For three days from February 23 to February 25, thousands of people marched to central Delhi and staged protests against the land acquisition ordinance. On the one end was Anna Hazare and the Left-led farmers’ organisations and social movements, and at the other end was the Congress, which mobilised its entire top leadership to come out on the streets against the ordinance. The Ekta Parishad, which had organised a five-day march of landless tribal people mainly from Palwal district in Haryana, to Delhi, flagged the issue of land reforms and homestead land. P.V. Rajagopal, who led the march, said that the non-implementation of the agreement between the previous UPA government and the Ekta Parishad needed to be revisited. He also extended the support of his movement to the abrogation of the LARR ordinance. “We should go beyond the LARR Act, 2013. Why should the government come into the picture at all in acquiring land?” he said, adding that the Land Reforms Council headed by the Prime Minister was in the process of being reconstituted. “Every government wants its own people. I hope that this government implements the agreement arrived at earlier,” he said.
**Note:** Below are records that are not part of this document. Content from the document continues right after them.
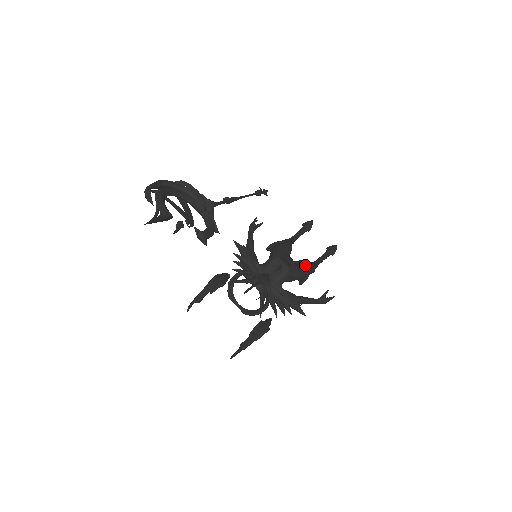
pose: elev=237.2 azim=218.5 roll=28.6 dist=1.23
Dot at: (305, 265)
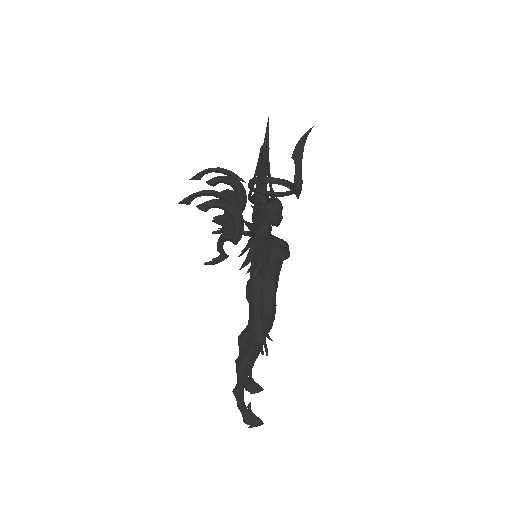
Dot at: occluded
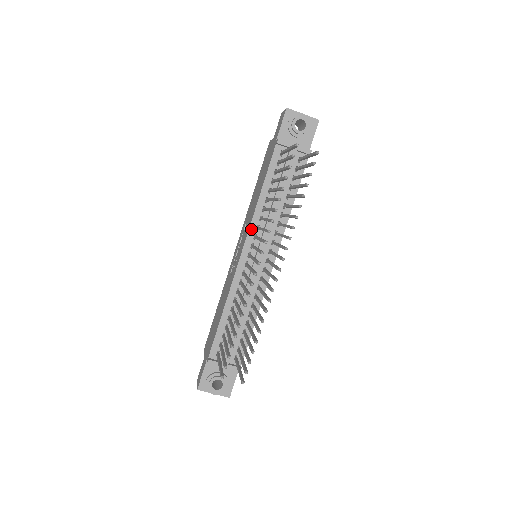
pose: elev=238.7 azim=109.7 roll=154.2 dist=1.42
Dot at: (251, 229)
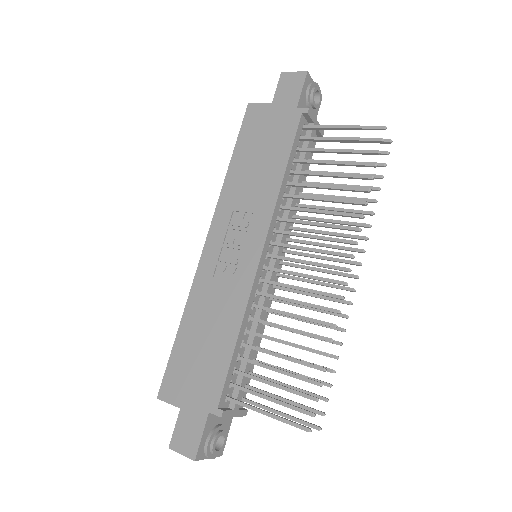
Dot at: (273, 221)
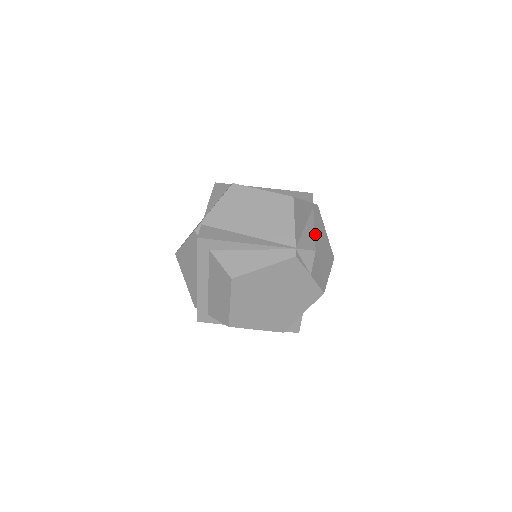
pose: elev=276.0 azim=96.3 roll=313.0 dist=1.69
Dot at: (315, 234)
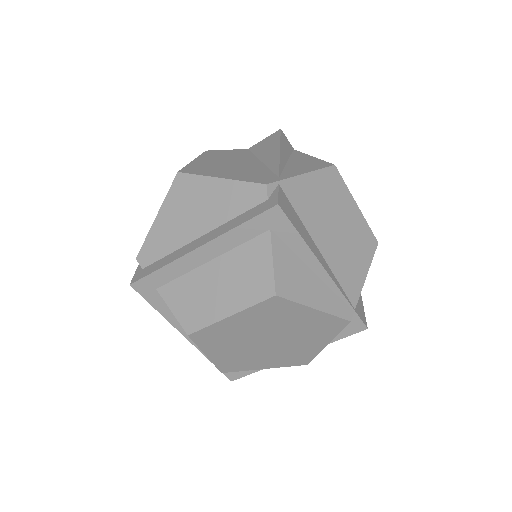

Alarmed by the groundswell of protesting voices, the government, on February 24, constituted an eight-member committee chaired by the former Minister Satyapal Malik and comprising BJP Members of Parliament to consult with farmers’ organisations. There were indications that the ordinance may be tweaked for getting the approval of both the Houses of Parliament. However, senior Union Ministers in the government continued to defend the amendments in their public statements.
The surfacing of a letter written by former Commerce Minister Anand Sharma to the then Prime Minister Manmohan Singh expressing concern about the LARR Act showed that the Congress itself had been a divided house on the Bill when it was in power. Even though the LARR Act, 2013, underwent a lot of changes primarily because of pressures from the Left parties and the amendments moved by them, it was a fact that in its original form it had sought to incorporate the interests of corporate India, by widening the ambit and definition of land acquired for public purpose, for example. Interestingly, when the LARR Act was being debated and was in the final stages of passage, the very same BJP was very much on board and its leaders, now senior Ministers in the government, had, on the floor of Parliament, praised the then Union Minister for Rural Development for tabling the Act.
It will not be easy for the government to push the LARR Bill through unless it resorts to a joint session of Parliament. It cannot afford to let the ordinance lapse. By setting up a committee, the government may be buying time, but as all indications go, it is in a hurry to implement the land Bill. However, with mounting opposition to it, and with genuine apprehensions about the government’s power to acquire land for “public purpose”, it seems less and less likely that the passage of the amendment Bill will a run a smooth course.